▸ TASK OBJECTIVE: Without the pictures, give the entries below again exactly as written.

(Structured diff data)
□ □ □ □ □ □ □

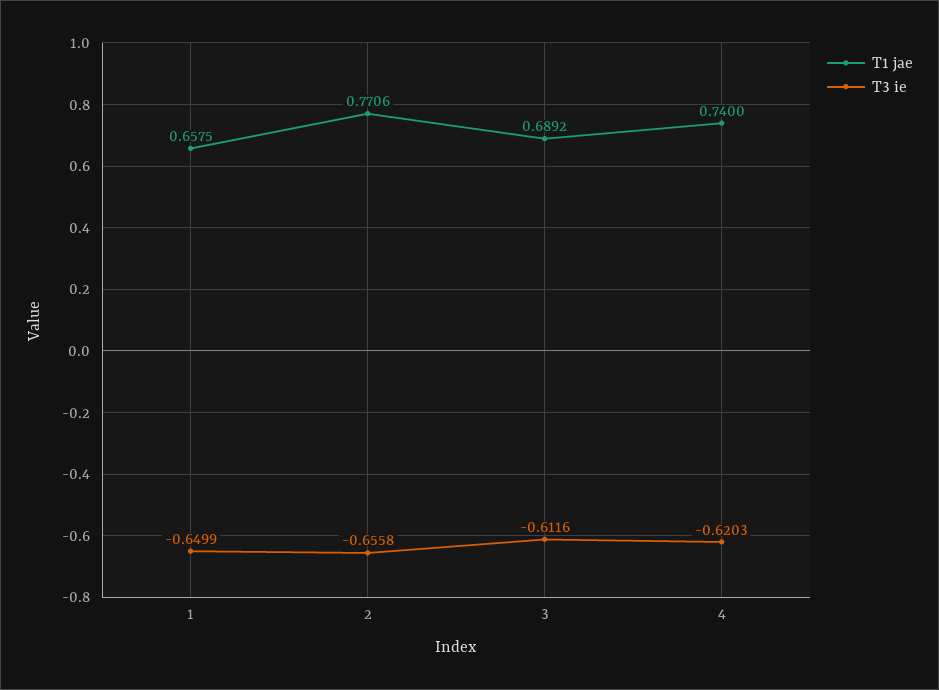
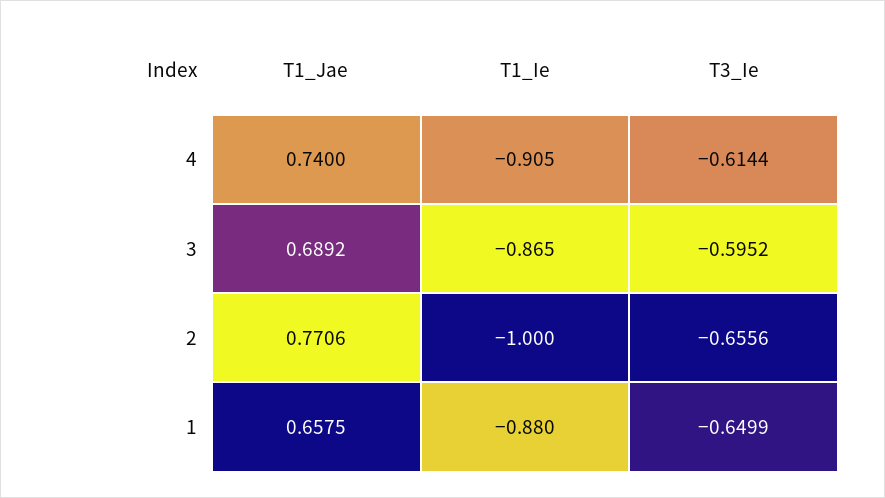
  {
    "T1 jae": {
      "1": 0.6575,
      "2": 0.7706,
      "3": 0.6892,
      "4": 0.74
    },
    "T3 ie": {
      "1": -0.6499,
-     "2": -0.6558,
+     "2": -0.6556,
-     "3": -0.6116,
+     "3": -0.5952,
-     "4": -0.6203
+     "4": -0.6144
-   }
+   },
+   "T1_Ie": {
+     "4": -0.905,
+     "3": -0.865,
+     "2": -1,
+     "1": -0.88
+   }
  }

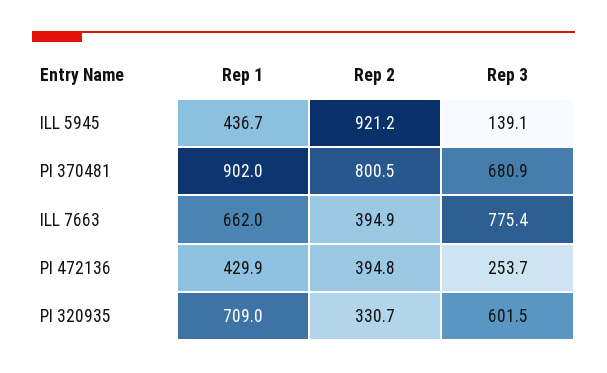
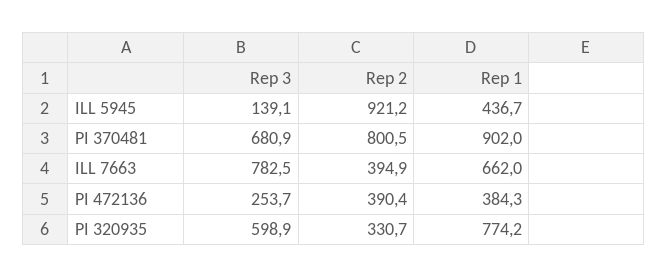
  {
    "Rep 1": {
      "ILL 5945": 436.7,
      "PI 370481": 902,
      "ILL 7663": 662,
-     "PI 472136": 429.9,
+     "PI 472136": 384.3,
-     "PI 320935": 709
+     "PI 320935": 774.2
    },
    "Rep 2": {
      "ILL 5945": 921.2,
      "PI 370481": 800.5,
      "ILL 7663": 394.9,
-     "PI 472136": 394.8,
+     "PI 472136": 390.4,
      "PI 320935": 330.7
    },
    "Rep 3": {
      "ILL 5945": 139.1,
      "PI 370481": 680.9,
-     "ILL 7663": 775.4,
+     "ILL 7663": 782.5,
      "PI 472136": 253.7,
-     "PI 320935": 601.5
+     "PI 320935": 598.9
    }
  }

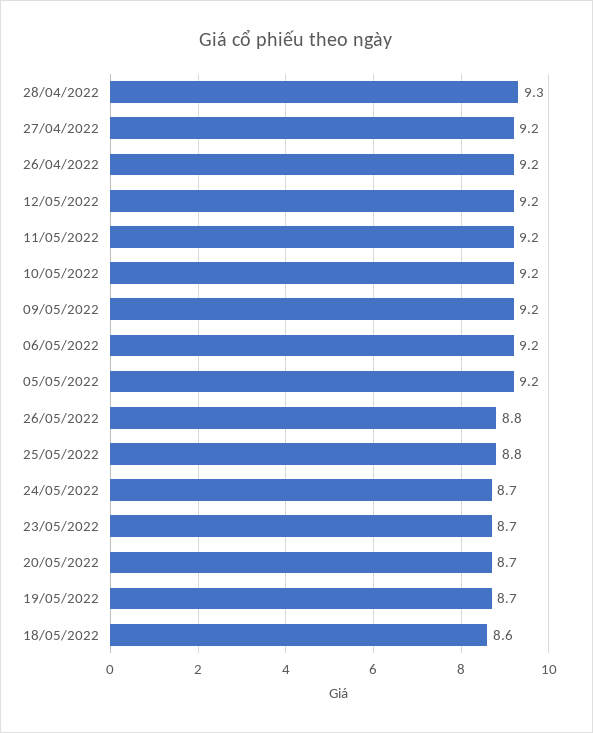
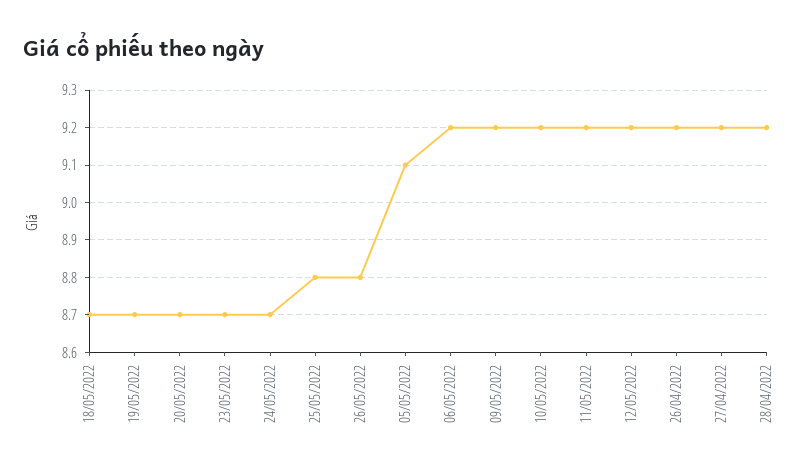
  {
-   "28/04/2022": 9.3,
+   "28/04/2022": 9.2,
    "27/04/2022": 9.2,
    "26/04/2022": 9.2,
    "12/05/2022": 9.2,
    "11/05/2022": 9.2,
    "10/05/2022": 9.2,
    "09/05/2022": 9.2,
    "06/05/2022": 9.2,
-   "05/05/2022": 9.2,
+   "05/05/2022": 9.1,
    "26/05/2022": 8.8,
    "25/05/2022": 8.8,
    "24/05/2022": 8.7,
    "23/05/2022": 8.7,
    "20/05/2022": 8.7,
    "19/05/2022": 8.7,
-   "18/05/2022": 8.6
+   "18/05/2022": 8.7
  }

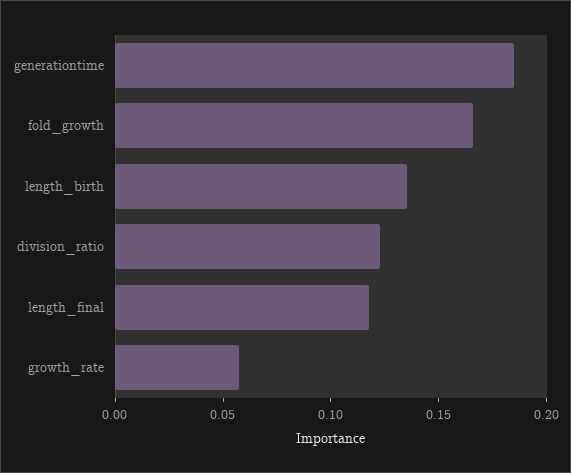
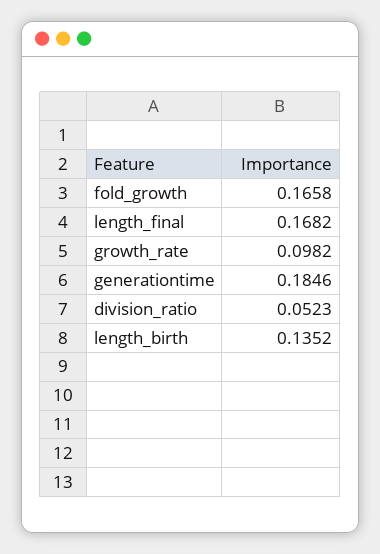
  {
    "generationtime": 0.1846,
    "fold_growth": 0.1658,
    "length_birth": 0.1352,
-   "division_ratio": 0.12,
+   "division_ratio": 0.0523,
-   "length_final": 0.12,
+   "length_final": 0.1682,
-   "growth_rate": 0.06
+   "growth_rate": 0.0982
  }

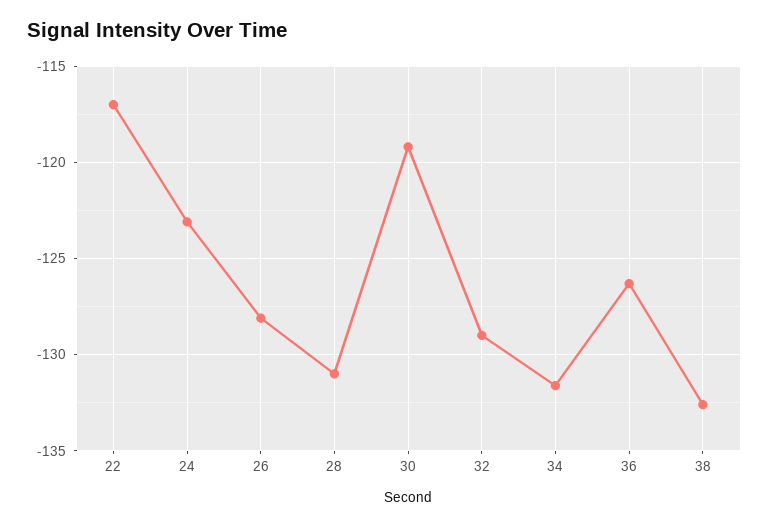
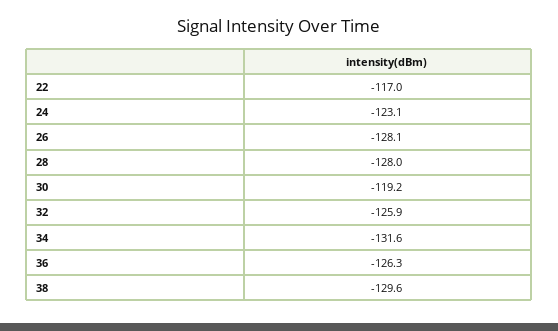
  {
    "22": -117,
    "24": -123.1,
    "26": -128.1,
-   "28": -131,
+   "28": -128,
    "30": -119.2,
-   "32": -129,
+   "32": -125.9,
    "34": -131.6,
    "36": -126.3,
-   "38": -132.5
+   "38": -129.6
  }

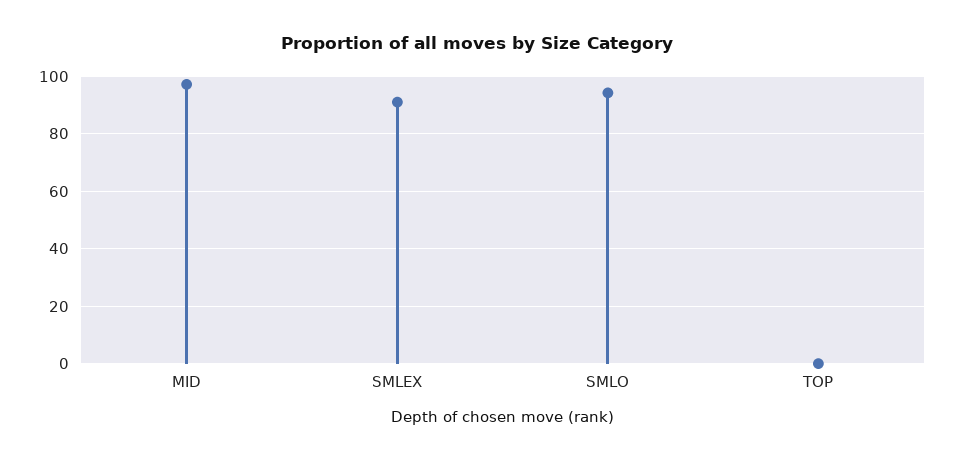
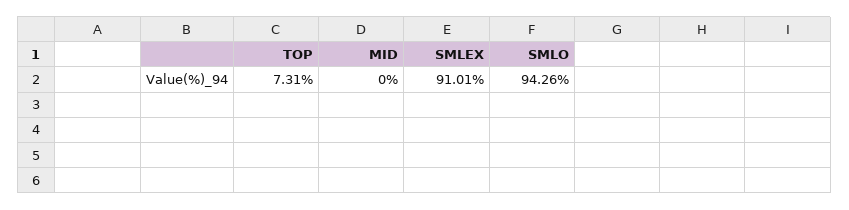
  {
-   "MID": 97.5,
+   "MID": 0,
    "SMLEX": 91.01,
    "SMLO": 94.26,
-   "TOP": 0
+   "TOP": 7.31
  }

□ □ □ □ □ □ □

▸ WRITTEN ANSWER:
  {
    "T1 jae": {
      "1": 0.6575,
      "2": 0.7706,
      "3": 0.6892,
      "4": 0.74
    },
    "T3 ie": {
      "1": -0.6499,
-     "2": -0.6558,
+     "2": -0.6556,
-     "3": -0.6116,
+     "3": -0.5952,
-     "4": -0.6203
+     "4": -0.6144
-   }
+   },
+   "T1_Ie": {
+     "4": -0.905,
+     "3": -0.865,
+     "2": -1,
+     "1": -0.88
+   }
  }

  {
    "Rep 1": {
      "ILL 5945": 436.7,
      "PI 370481": 902,
      "ILL 7663": 662,
-     "PI 472136": 429.9,
+     "PI 472136": 384.3,
-     "PI 320935": 709
+     "PI 320935": 774.2
    },
    "Rep 2": {
      "ILL 5945": 921.2,
      "PI 370481": 800.5,
      "ILL 7663": 394.9,
-     "PI 472136": 394.8,
+     "PI 472136": 390.4,
      "PI 320935": 330.7
    },
    "Rep 3": {
      "ILL 5945": 139.1,
      "PI 370481": 680.9,
-     "ILL 7663": 775.4,
+     "ILL 7663": 782.5,
      "PI 472136": 253.7,
-     "PI 320935": 601.5
+     "PI 320935": 598.9
    }
  }

  {
-   "28/04/2022": 9.3,
+   "28/04/2022": 9.2,
    "27/04/2022": 9.2,
    "26/04/2022": 9.2,
    "12/05/2022": 9.2,
    "11/05/2022": 9.2,
    "10/05/2022": 9.2,
    "09/05/2022": 9.2,
    "06/05/2022": 9.2,
-   "05/05/2022": 9.2,
+   "05/05/2022": 9.1,
    "26/05/2022": 8.8,
    "25/05/2022": 8.8,
    "24/05/2022": 8.7,
    "23/05/2022": 8.7,
    "20/05/2022": 8.7,
    "19/05/2022": 8.7,
-   "18/05/2022": 8.6
+   "18/05/2022": 8.7
  }

  {
    "generationtime": 0.1846,
    "fold_growth": 0.1658,
    "length_birth": 0.1352,
-   "division_ratio": 0.12,
+   "division_ratio": 0.0523,
-   "length_final": 0.12,
+   "length_final": 0.1682,
-   "growth_rate": 0.06
+   "growth_rate": 0.0982
  }

  {
    "22": -117,
    "24": -123.1,
    "26": -128.1,
-   "28": -131,
+   "28": -128,
    "30": -119.2,
-   "32": -129,
+   "32": -125.9,
    "34": -131.6,
    "36": -126.3,
-   "38": -132.5
+   "38": -129.6
  }

  {
-   "MID": 97.5,
+   "MID": 0,
    "SMLEX": 91.01,
    "SMLO": 94.26,
-   "TOP": 0
+   "TOP": 7.31
  }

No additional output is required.